What you have to do ▸
Write out, line for line, the part of the data below that opens with the line containing "شركة شحن من جدة إلى الإمارات |" and closes with the line containing "TODAS LAS USINAS", including both of those lines. Leave the pictures out of your answer.

.....

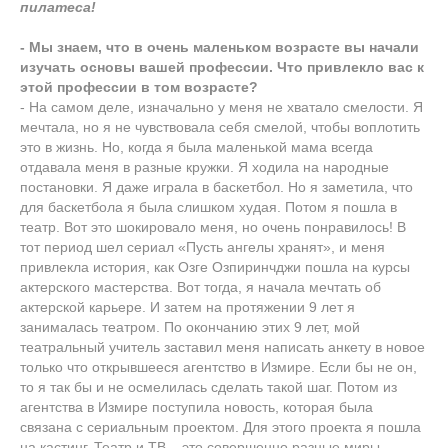
пилатеса!
- Мы знаем, что в очень маленьком возрасте вы начали
изучать основы вашей профессии. Что привлекло вас к
этой профессии в том возрасте?
- На самом деле, изначально у меня не хватало смелости. Я
мечтала, но я не чувствовала себя смелой, чтобы воплотить
это в жизнь. Но, когда я была маленькой мама всегда
отдавала меня в разные кружки. Я ходила на народные
постановки. Я даже играла в баскетбол. Но я заметила, что
для баскетбола я была слишком худая. Потом я пошла в
театр. Вот это шокировало меня, но очень понравилось! В
тот период шел сериал «Пусть ангелы хранят», и меня
привлекла история, как Озге Озпиринчджи пошла на курсы
актерского мастерства. Вот тогда, я начала мечтать об
актерской карьере. И затем на протяжении 9 лет я
занималась театром. По окончанию этих 9 лет, мой
театральный учитель заставил меня написать анкету в новое
только что открывшееся агентство в Измире. Если бы не он,
то я так бы и не осмелилась сделать такой шаг. Потом из
агентства в Измире поступила новость, которая была
связана с сериальным проектом. Для этого проекта я пошла
на кастинг. Театр и ТВ – это совершенно разные миры,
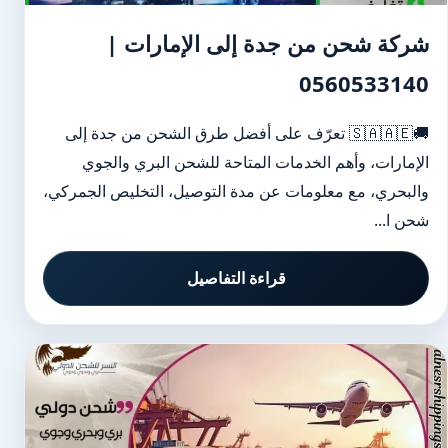
شركة شحن من جدة إلى الإمارات |
0560533140
🚚🇸🇦🇦🇪 تعرّف على أفضل طرق الشحن من جدة إلى
الإمارات، وأهم الخدمات المتاحة للشحن البري والجوي
والبحري، مع معلومات عن مدة التوصيل، التخليص الجمركي،
شحن ا...
قراءة التفاصيل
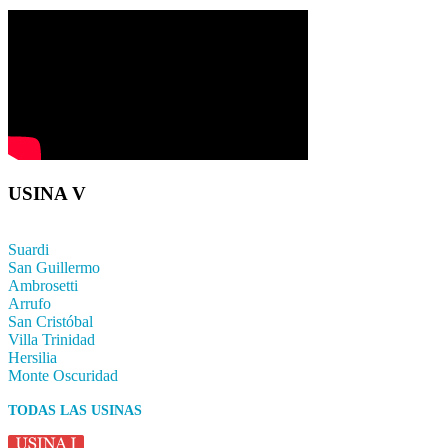
USINA V
Suardi
San Guillermo
Ambrosetti
Arrufo
San Cristóbal
Villa Trinidad
Hersilia
Monte Oscuridad
TODAS LAS USINAS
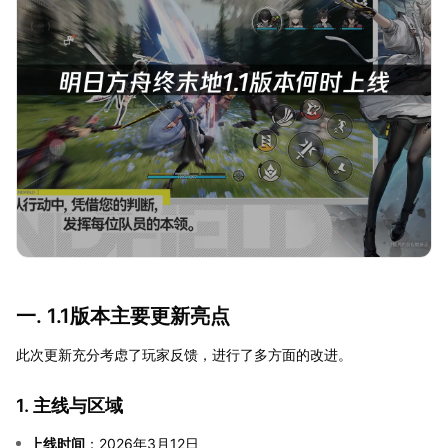
一. 1.1版本主要更新亮点
此次更新充分考虑了玩家反馈，进行了多方面的改进。
1. 主线与区域
上线时间
：2026年3月12日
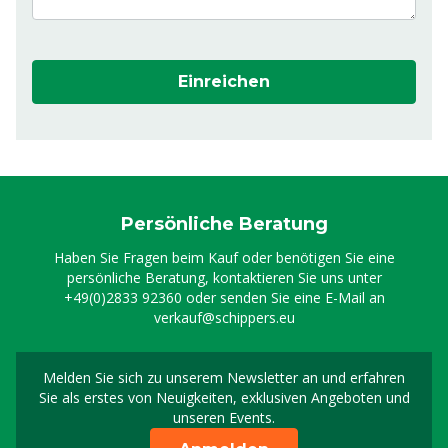
Einreichen
Persönliche Beratung
Haben Sie Fragen beim Kauf oder benötigen Sie eine
persönliche Beratung, kontaktieren Sie uns unter
+49(0)2833 92360
oder senden Sie eine E-Mail an
verkauf@schippers.eu
Melden Sie sich zu unserem Newsletter an und erfahren
Melden Sie sich für uns
Sie als erstes von Neuigkeiten, exklusiven Angeboten und
unseren Events.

.....

Exercise result ▸
شركة شحن من جدة إلى الإمارات |
0560533140
🚚🇸🇦🇦🇪 تعرّف على أفضل طرق الشحن من جدة إلى
الإمارات، وأهم الخدمات المتاحة للشحن البري والجوي
والبحري، مع معلومات عن مدة التوصيل، التخليص الجمركي،
شحن ا...
قراءة التفاصيل
USINA V
Suardi
San Guillermo
Ambrosetti
Arrufo
San Cristóbal
Villa Trinidad
Hersilia
Monte Oscuridad
TODAS LAS USINAS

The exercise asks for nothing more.